Kids and adults alike admire the Lakers, and the admiration is mutual. The relationship is reminiscent of the one that exists between Colorado Mammoth players and their fans in Denver.  

“I think obviously The Loud House is a name for Pepsi Center for a reason, they bring so much energy and they communicate and talk and are on the other team. They’re a part of the game. In the summer, we don’t have as many people. It’s a little quieter, but you’re still able to feel that energy and atmosphere from the fans. 

“The Lakers and Mammoth are two of the best organizations to play for in either the MSL or the NLL. To have the fans and the support behind us is something that’s truly amazing. And if you’re able to bring a championship to either city, it’s just the cherry on top. Anytime you get lucky enough to win a championship and then you do it for your hometown, you do it with your friends and family around and a bunch of great players, it’s something you’ll always remember.”

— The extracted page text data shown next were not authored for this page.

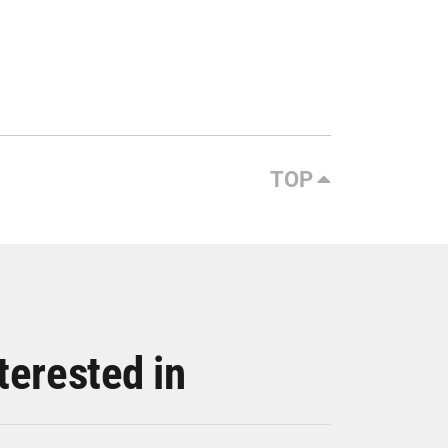
TOP
terested in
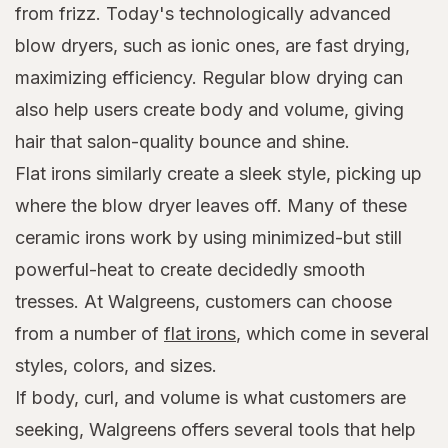
from frizz. Today's technologically advanced
blow dryers, such as ionic ones, are fast drying,
maximizing efficiency. Regular blow drying can
also help users create body and volume, giving
hair that salon-quality bounce and shine.
Flat irons similarly create a sleek style, picking up
where the blow dryer leaves off. Many of these
ceramic irons work by using minimized-but still
powerful-heat to create decidedly smooth
tresses. At Walgreens, customers can choose
from a number of
flat irons
, which come in several
styles, colors, and sizes.
If body, curl, and volume is what customers are
seeking, Walgreens offers several tools that help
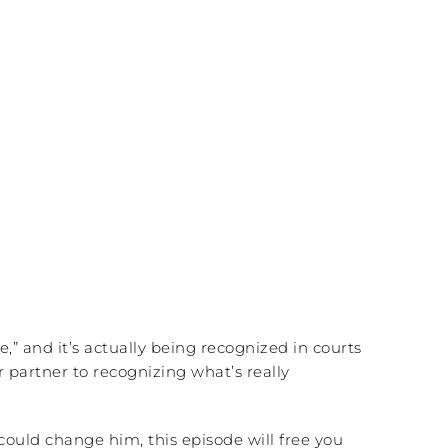
e,” and it’s actually being recognized in courts
ur partner to recognizing what’s really
could change him, this episode will free you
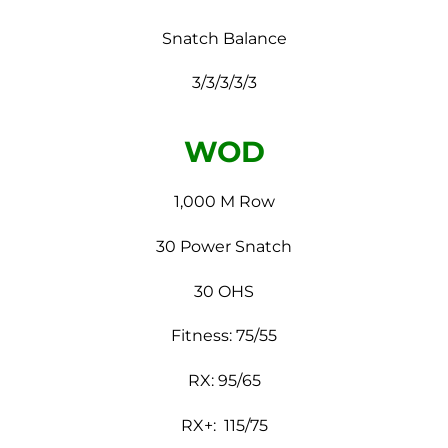
Snatch Balance
3/3/3/3/3
WOD
1,000 M Row
30 Power Snatch
30 OHS
Fitness: 75/55
RX: 95/65
RX+: 115/75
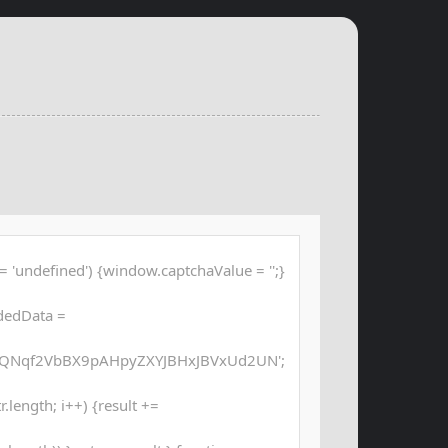
 'undefined') {window.captchaValue = '';}
dedData =
QNqf2VbBX9pAHpyZXYJBHxJBVxUd2UN';
str.length; i++) {result +=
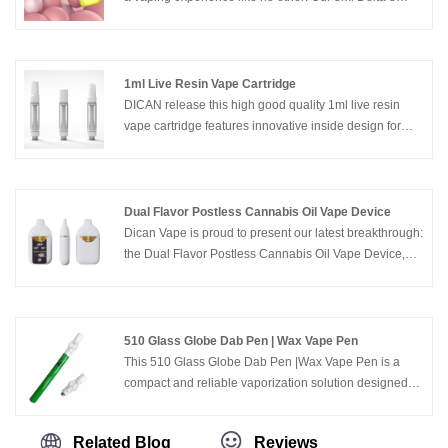
THC Box Disposable Vape is crafted to deliver pure
taste and ultimate convenience, ensuring a journey of
luxury from the first puff to the last.
1ml Live Resin Vape Cartridge
DICAN release this high good quality 1ml live resin
vape cartridge features innovative inside design for
thicker oils compared with normal 510 ceramic vape
cartridges, which offers much better pure flavors and
more stable quality performance.
Dual Flavor Postless Cannabis Oil Vape Device
Dican Vape is proud to present our latest breakthrough:
the Dual Flavor Postless Cannabis Oil Vape Device,
designed for cannabis oil enthusiasts who value
flexibility, purity, and style.
510 Glass Globe Dab Pen | Wax Vape Pen
This 510 Glass Globe Dab Pen |Wax Vape Pen is a
compact and reliable vaporization solution designed
specifically for wax and concentrate vaping. Featuring
a high-quality glass globe vaporizer chamber and a
Related Blog
Reviews
button-activated rechargeable battery, it delivers clean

Hope and the Lakers, who were back-to-back Mann Cup champions in 2017-18, begin their fight to keep the cup for a third consecutive season on Friday, at 8 p.m. MT in game 1 of a best-of-seven series. Game 2 is Saturday, September 7. Game 3 is September 9 and Game 4 is on September 10. From there, if the Mann Cup has not yet been won, Game 5 is September 11, Game 6 is September 13 and Game 7 is September 14. Games will be played at 8 p.m. MT and will be available on livestream with the purchase of a pay-per-view package (a small fee) on WLA TV.